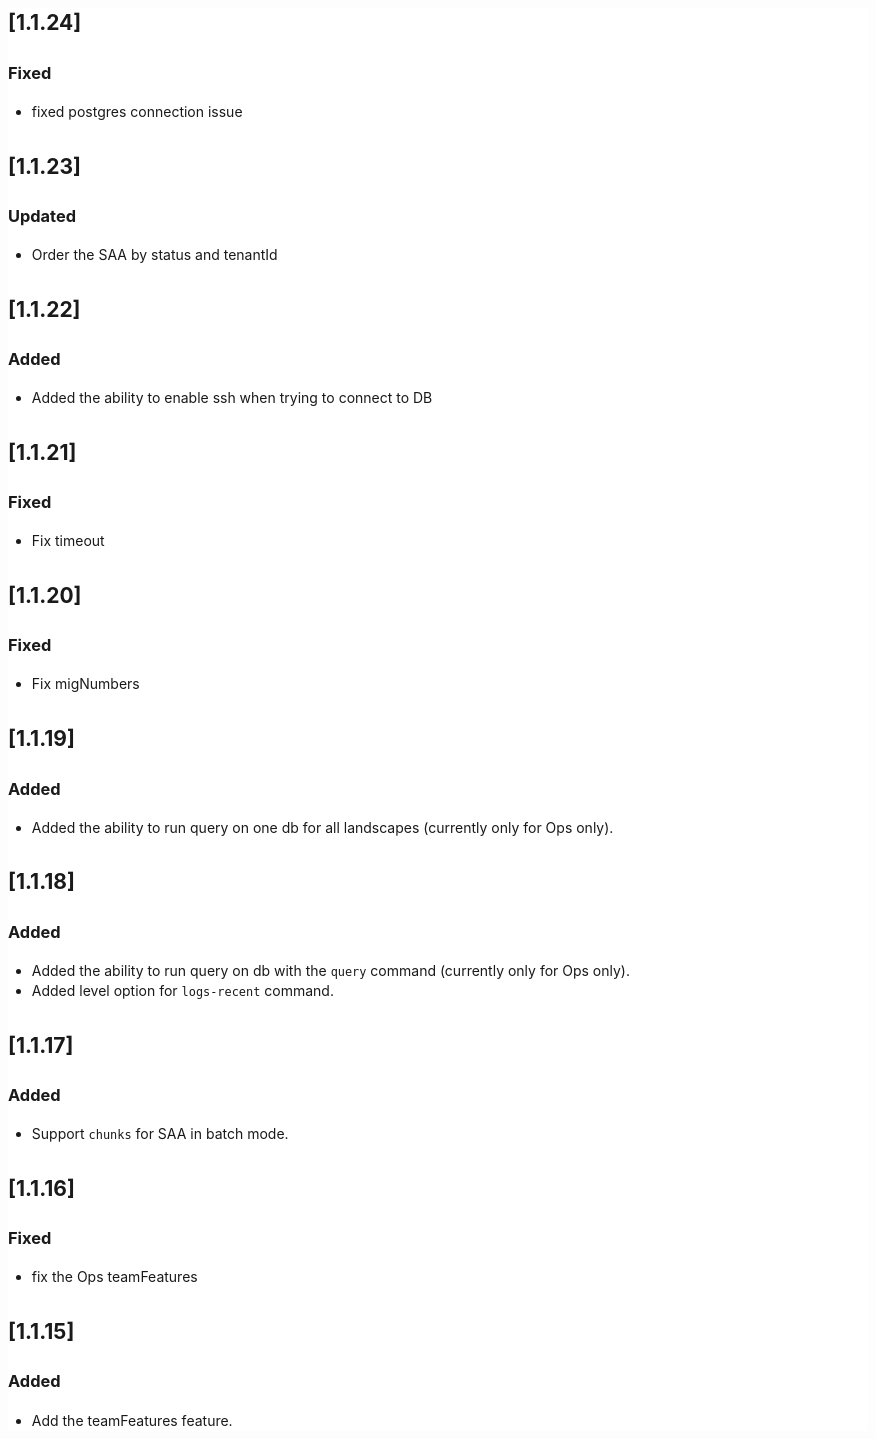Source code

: ## [1.1.24]
### Fixed
- fixed postgres connection issue

## [1.1.23]
### Updated
- Order the SAA by status and tenantId 

## [1.1.22]
### Added
- Added the ability to enable ssh when trying to connect to DB

## [1.1.21]
### Fixed
- Fix timeout

## [1.1.20]
### Fixed
- Fix migNumbers

## [1.1.19]
### Added
- Added the ability to run query on one db for all landscapes (currently only for Ops only).

## [1.1.18]
### Added
- Added the ability to run query on db with the `query` command (currently only for Ops only).
- Added level option for `logs-recent` command.

## [1.1.17]
### Added
- Support `chunks` for SAA in batch mode.

## [1.1.16]
### Fixed
- fix the Ops teamFeatures

## [1.1.15]
### Added
- Add the teamFeatures feature.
--------------------------------
* **TASK GOAL**: All of the entries need to be copied exactly, minus any pictures.

* **WRITTEN RESPONSE**:
Source code

: ## [1.1.24]
### Fixed
- fixed postgres connection issue

## [1.1.23]
### Updated
- Order the SAA by status and tenantId 

## [1.1.22]
### Added
- Added the ability to enable ssh when trying to connect to DB

## [1.1.21]
### Fixed
- Fix timeout

## [1.1.20]
### Fixed
- Fix migNumbers

## [1.1.19]
### Added
- Added the ability to run query on one db for all landscapes (currently only for Ops only).

## [1.1.18]
### Added
- Added the ability to run query on db with the `query` command (currently only for Ops only).
- Added level option for `logs-recent` command.

## [1.1.17]
### Added
- Support `chunks` for SAA in batch mode.

## [1.1.16]
### Fixed
- fix the Ops teamFeatures

## [1.1.15]
### Added
- Add the teamFeatures feature.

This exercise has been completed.